My discovery of this site has been eyeopening: Unfortunately, it does not have a long list of these ultra-leftist books. And so far, it neglects comic books. On the other hand, it does give publicity to a book that still needs to be translated into English – Histoire de Julie qui avait une ombre de garçon.
But to return to the comic book world – here one faces an ideological conundrum at the very root of the superhero ideology. Alan Moore has, I think justly, called the mania for superheros a “cultural catastrophe”; his phrase evokes that idea of a cultural product that squats like a nightmare on the shoulders of the living. 

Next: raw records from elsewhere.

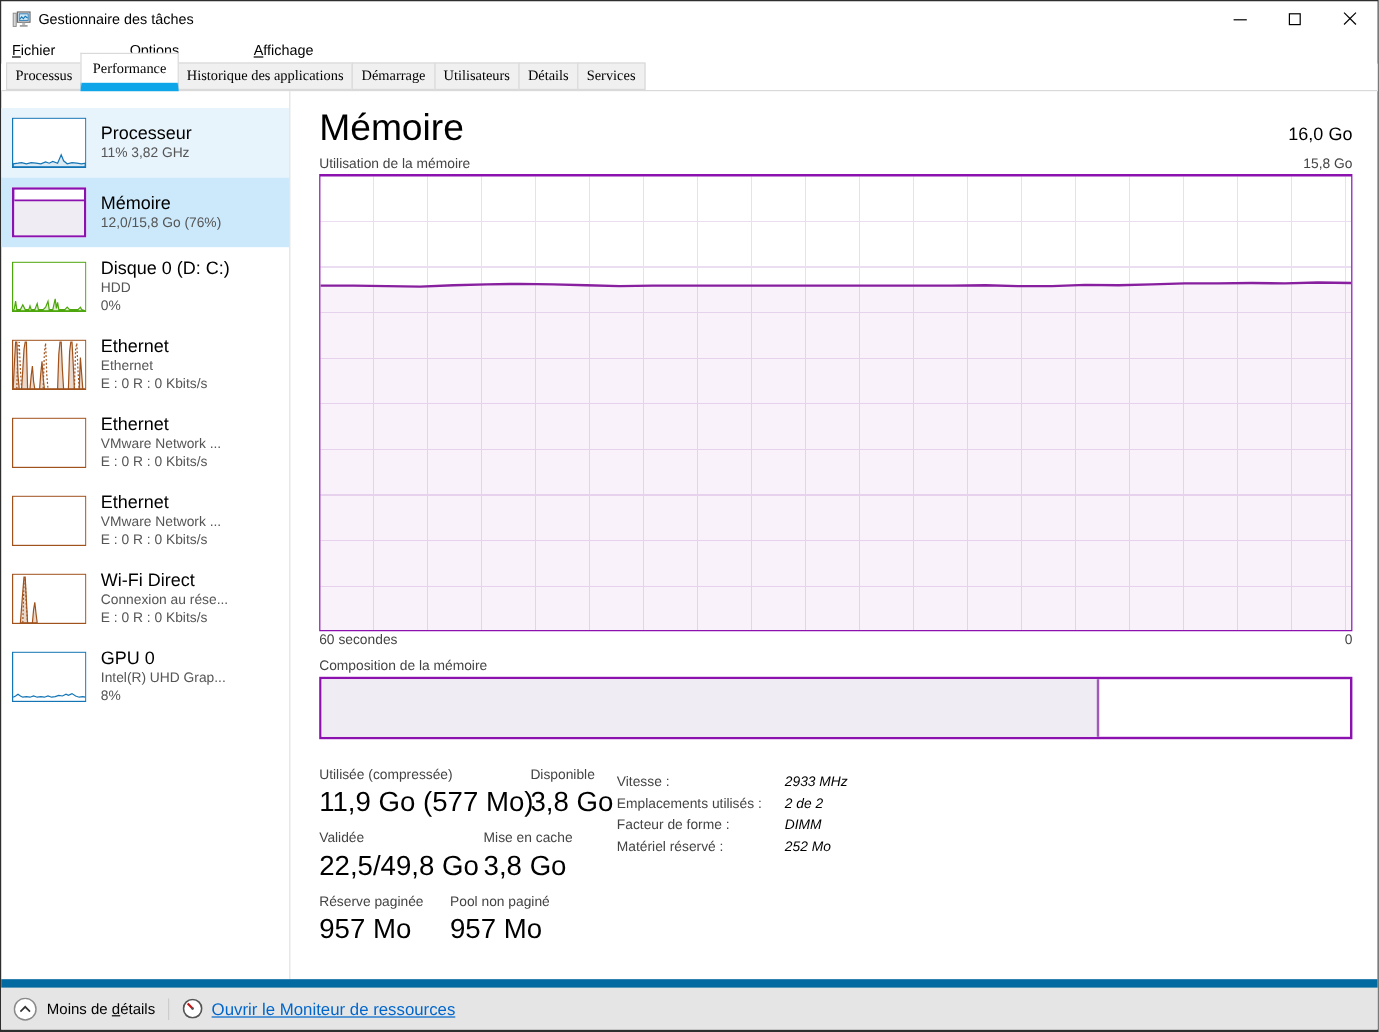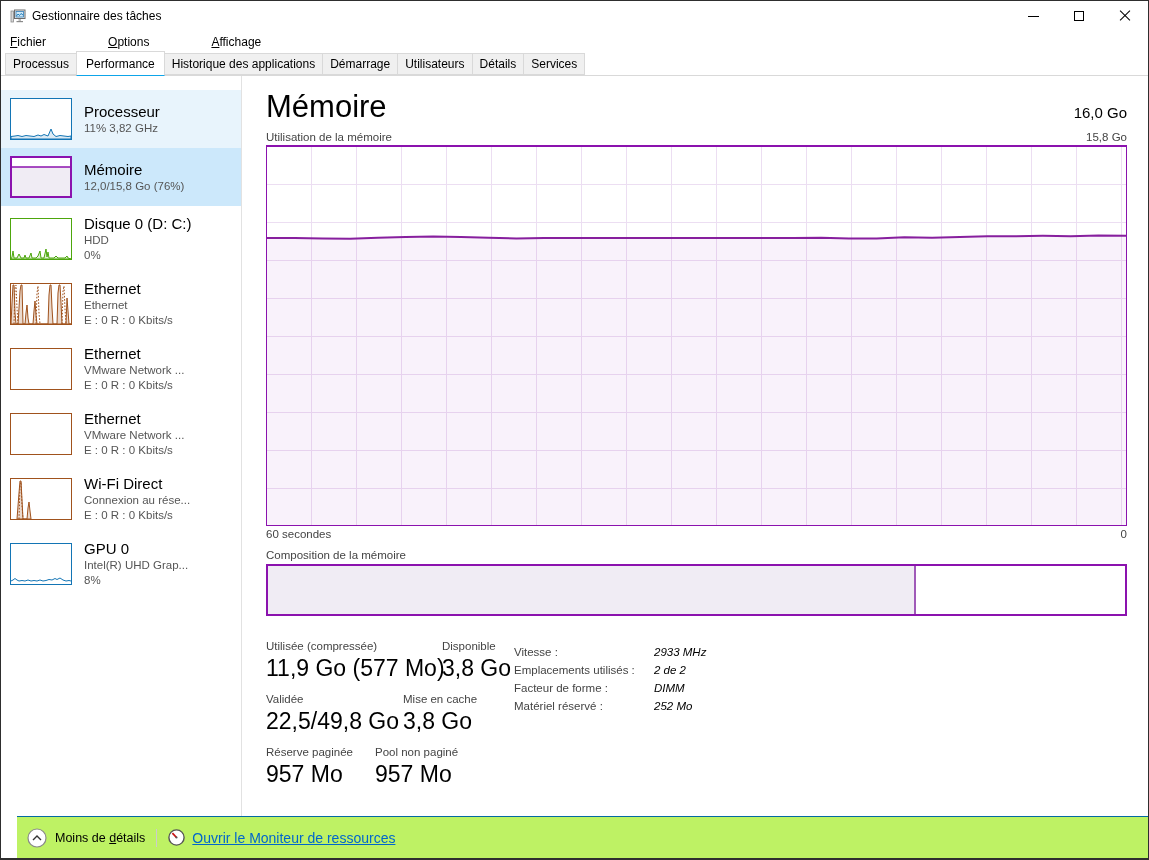--- a/index.html
+++ b/index.html
@@ -26,7 +26,7 @@
   .u { text-decoration:underline; }
 
   
-  .tabbar { height:23px; display:flex; align-items:flex-end; padding-left:4px; border-bottom:1px solid #d9d9d9; flex:0 0 auto; background:#fff; }
+  .tabbar { height:23px; display:flex; align-items:flex-end; padding-left:4px; border-bottom:1px solid #d9d9d9; flex:0 0 auto; background:#fff;font-family:Liberation Serif, serif; }
   .tab { font-size:12px; background:#f0f0f0; border:1px solid #d9d9d9; padding:3px 7px 3px; margin-right:-1px; position:relative; cursor:default; white-space:nowrap; }
   .tab.active { background:#fff; border-bottom:1px solid #0ea5e9; margin-bottom:-1px; padding:5px 9px 4px; z-index:2; }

“To my mind, this embracing of what were unambiguously children’s characters at their mid-20th century inception seems to indicate a retreat from the admittedly overwhelming complexities of modern existence. It looks to me very much like a significant section of the public, having given up on attempting to understand the reality they are actually living in, have instead reasoned that they might at least be able to comprehend the sprawling, meaningless, but at-least-still-finite ‘universes’ presented by DC or Marvel Comics. I would also observe that it is, potentially, culturally catastrophic to have the ephemera of a previous century squatting possessively on the cultural stage and refusing to allow this surely unprecedented era to develop a culture of its own, relevant and sufficient to its times. 

The super antihero, I suppose, is yet to be born. My suspicion is that it can’t be born in a world inscribed with the principle that the rich are victims – a world of childish mystification.